In “The Long Haul,” perhaps one of the most poignant stories in a collection of gut- wrenching stories, we meet Tony and his now adult nephew Raymond, both nursing wounds about the disappearance of Raymond’s sister Joelle. Tony had been babysitting Raymond and his sister when Joelle goes missing. The story explores the aftermath of a strange kind of loss, the one that comes without answers, the one that continues to haunt because it is unexpected, not tied to anything knowable. In this piece, Michalski explores how years of self-blame and guilt arrest the lives of all who are left behind, especially those who feel most responsible:
“Sometimes I just stand outside the restroom at the welcome centers, and I shout ‘Joelle!’ just to see if anybody looks up.” Tony’s glass is close to his lips, his eyes watery.
Within these 15 stories, Michalski illuminates the tensions and travails of 21st century families in all their configurations. She shows us through these stories that no matter one’s orientation, family structure, everyone suffers grief, uncertainty, resignation and is nourished by joy and love. She paints a poignant and powerful picture of heartbreaking losses, tenuous reconnections, painful revelations, timid escapes, satisfying reunions, and even courageous leaps of faith as characters navigate toward and not away from each other in their struggle to make a life.
The Company of Strangers, by Jen Michalski.

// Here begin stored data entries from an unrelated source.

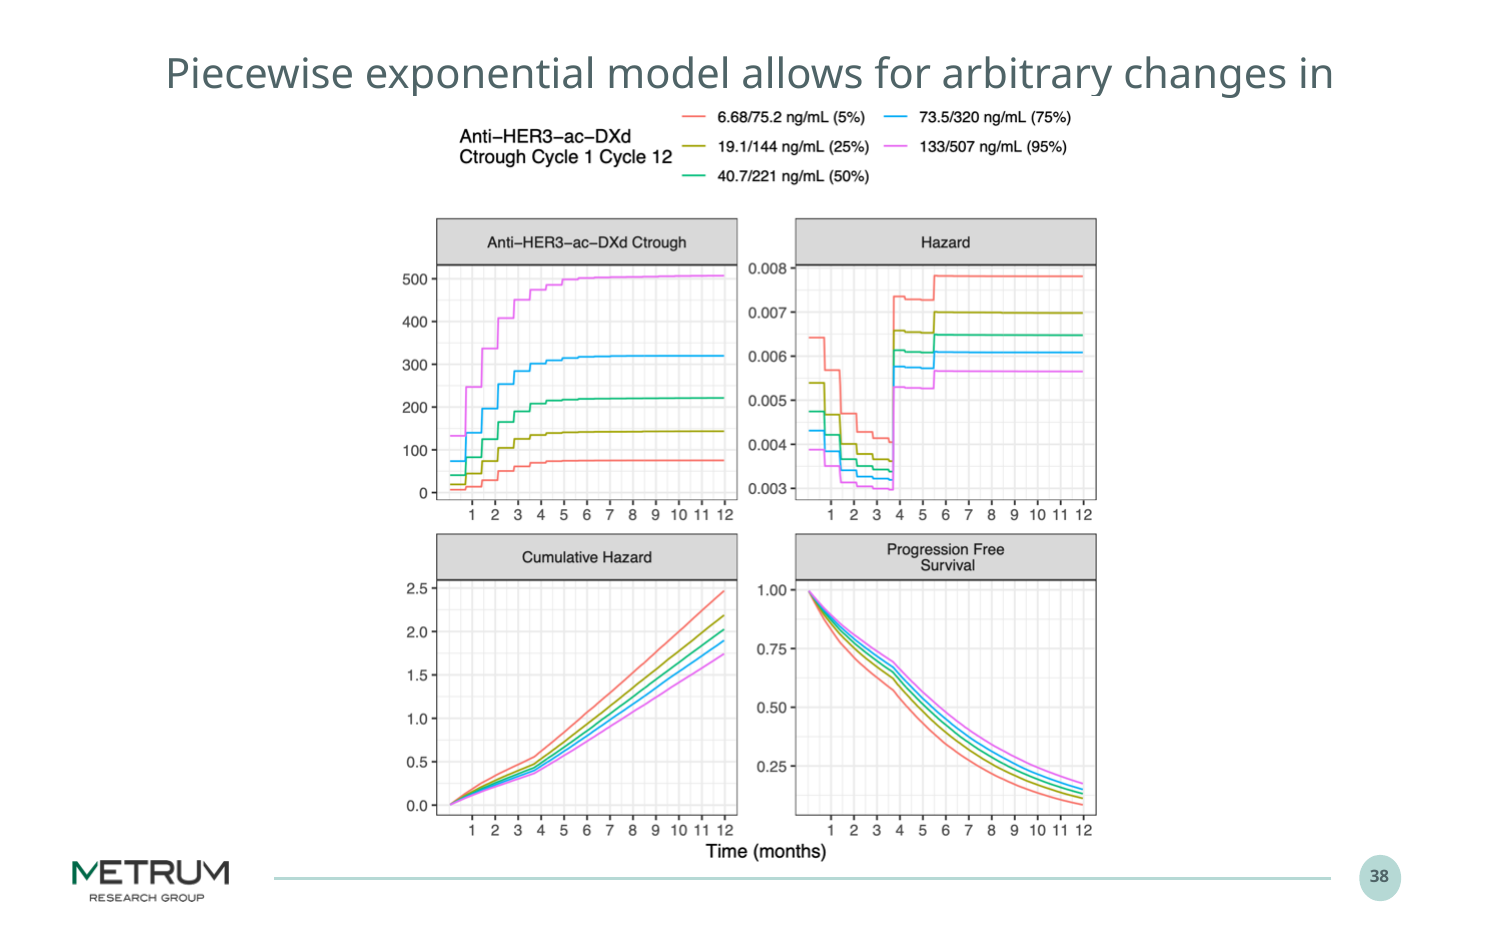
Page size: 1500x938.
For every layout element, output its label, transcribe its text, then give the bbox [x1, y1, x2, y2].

picture [388, 96, 1112, 868]
title Piecewise exponential model allows for arbitrary changes in hazard [103, 47, 1397, 127]
picture [72, 860, 229, 902]
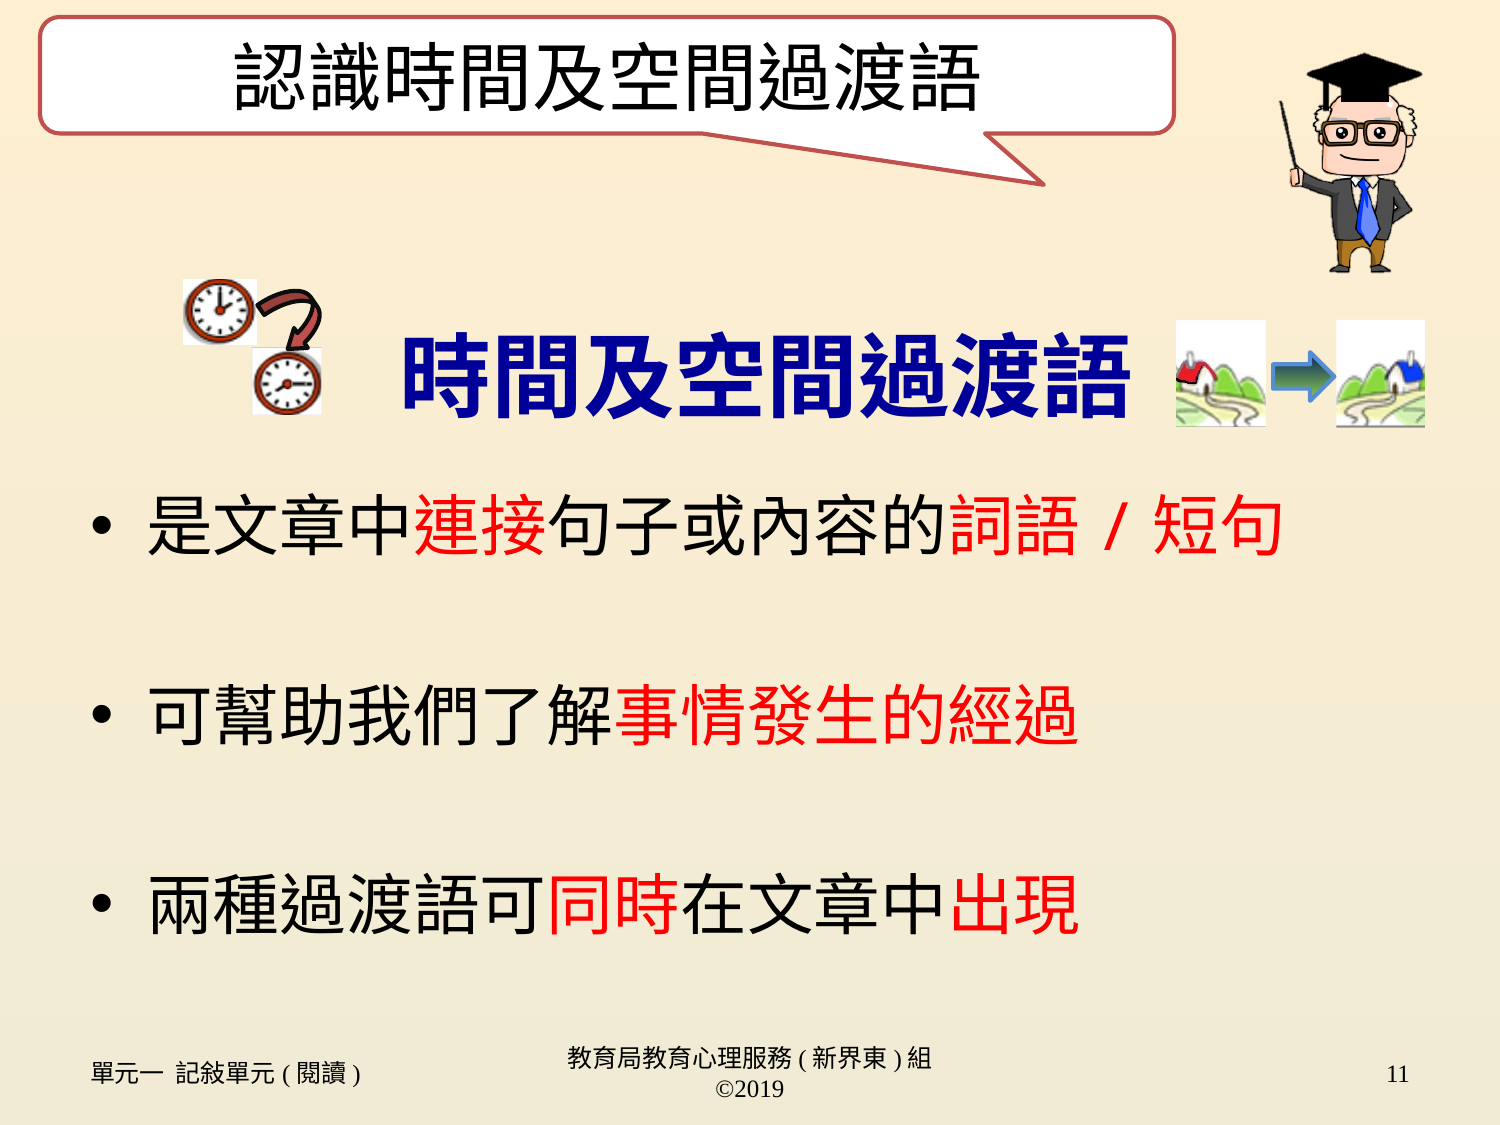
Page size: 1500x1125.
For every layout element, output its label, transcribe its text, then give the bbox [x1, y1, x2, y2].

list 是文章中連接句子或內容的詞語/短句 可幫助我們了解事情發生的經過 兩種過渡語可同時在文章中出現 [75, 475, 1459, 1125]
title 時間及空間過渡語 [91, 279, 1442, 468]
slide_number 單元一 記敍單元(閱讀) [75, 1042, 425, 1103]
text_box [1176, 319, 1426, 428]
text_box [182, 279, 322, 415]
footer 教育局教育心理服務(新界東)組 ©2019 [512, 1042, 988, 1103]
picture [1213, 9, 1426, 280]
slide_number 11 [1074, 1042, 1425, 1103]
text_box 認識時間及空間過渡語 [37, 14, 1177, 187]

Braddock, Pennsylvania: Braddock Avenue Books, January 2023. 194 pages. $17.00, paper.
Rosalia Scalia is the author of the story collection, Stumbling Toward Grace, (Unsolicited Press, 2021). Her fiction has appeared or is forthcoming in numerous literary magazines, including Amarillo Bay, Notre Dame Review, North Atlantic Review; Pebble Lake; Pennsylvania English; The Portland Review; Quercus Review; Smile, Hon, You’re In Baltimore; South Asian Ensemble; Spout Magazine; Taproot; Oklahoma Review; Blue Lake Review; Willow Review; and many others, including publications in Canada and in India. Her story, “Henry’s Fall,” was a finalist in the Gival Press Short Story competition. The story in Taproot won first prize in its annual literary fiction competition for 2007, and “Uncharted Steps” merited a 2010 Individual Artist Grant from the Maryland State Art Council. “Sister Rafaele Heals the Sick,” first published by Pebble Lake Review and nominated for a Pushcart Prize in 2005, appeared again in an anthology titled City Sages: Baltimore (CityLit Press, May 1, 2010), a collection of stories by 32 Baltimore writers, including Poe, Anne Tyler, and Alice McDermott, among others. Her story, “You’ll Do Fine,” was a recipient of the Willow Review Award for the Spring 2011 issue. An earlier version of the first chapter of her novel-in-progress, Delia’s Concerto, was one of seven finalists in a competition held by the National League of American Pen Women and a later version was published as a short story titled,“Soul Music.” She earned a master’s in writing from Johns Hopkins University in 2003. She lives in Baltimore with her family.